I remember that exact feeling - trying to learn the ropes while delivering for real clients. It's brutal. Burnt out twice myself before I figured out what actually works.
The biggest thing I learnt was to pick one platform and get it right before adding another. I tried Facebook, Instagram, and Google all at once and did a mediocre job on every one. Dropped down to just Facebook for the first client. Once that was running smoothly, I added another. Consistency beats perfection at the start. A decent post every day is better than a flawless post once a week. Your audience will forgive basic design - they won't forgive silence.

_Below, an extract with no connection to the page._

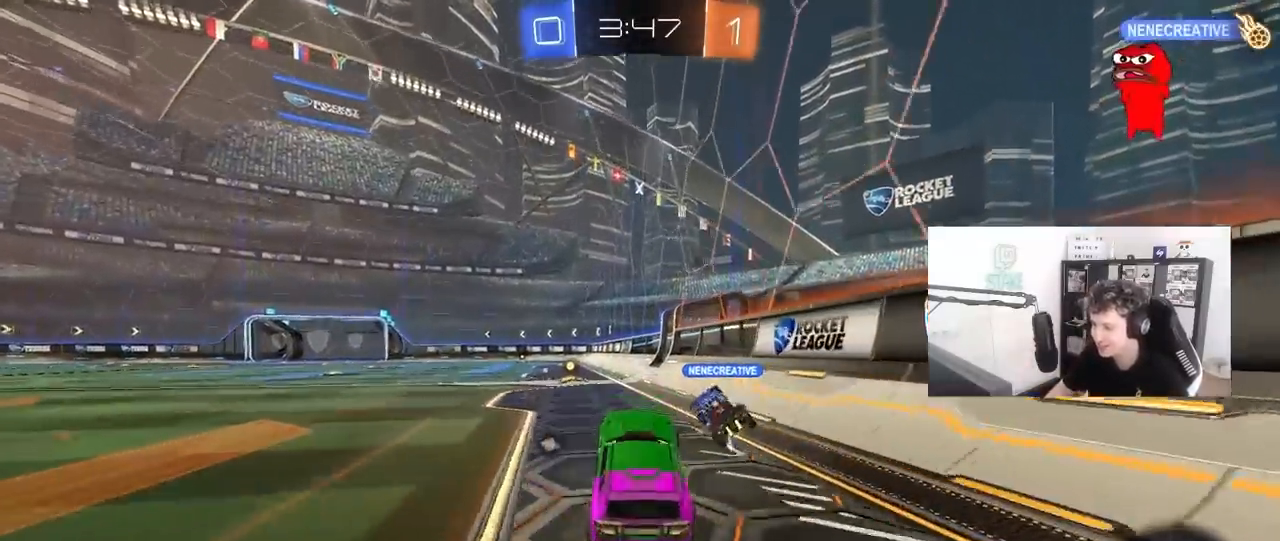
{"keys": ["a", "s", "shift"], "mouse": ["right"], "mouse_move": "left", "events": [[83, "w", "down"], [167, "d", "down"], [217, "d", "up"], [217, "mouse_right", "down"], [267, "shift", "down"], [317, "a", "down"], [317, "mouse_right", "up"], [367, "mouse_right", "down"], [400, "s", "down"], [400, "w", "up"]]}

Daily posting is overrated for most SMEs unless you're in fast-moving niches like news or fashion. Three to four times a week on Facebook is plenty. Use the extra time to reply to comments and messages - that builds way more trust than another Canva graphic. A beginner should manage one platform per client until you feel bored. Master Facebook first, then add Instagram, then Google. Most SMEs don't even need all three.
You're ready for ads once you have a dozen or so organic posts that got some genuine engagement. Run a fiver a day for a week just to learn the dashboard. Don't spend real money until you know what a good post looks like. Organic growth should come first because ads amplify what already works. If your organic post gets ten likes, ads will get you a hundred. But if organic gets zero, ads will get zero too.
Metrics to focus on besides followers: engagement rate (likes + comments divided by reach) and response time to messages. Followers are vanity. Replies are sanity.
Avoid burnout by batching content. Spend one Sunday making ten posts, then schedule them in Meta Business Suite. Don't touch social media again till Thursday. That saved my life.
The biggest mistake beginners make is trying to be everywhere at once and doing none of it well. You've already spotted that. So drop the extra platforms for now. Get one client running smoothly. Then scale. You've got this.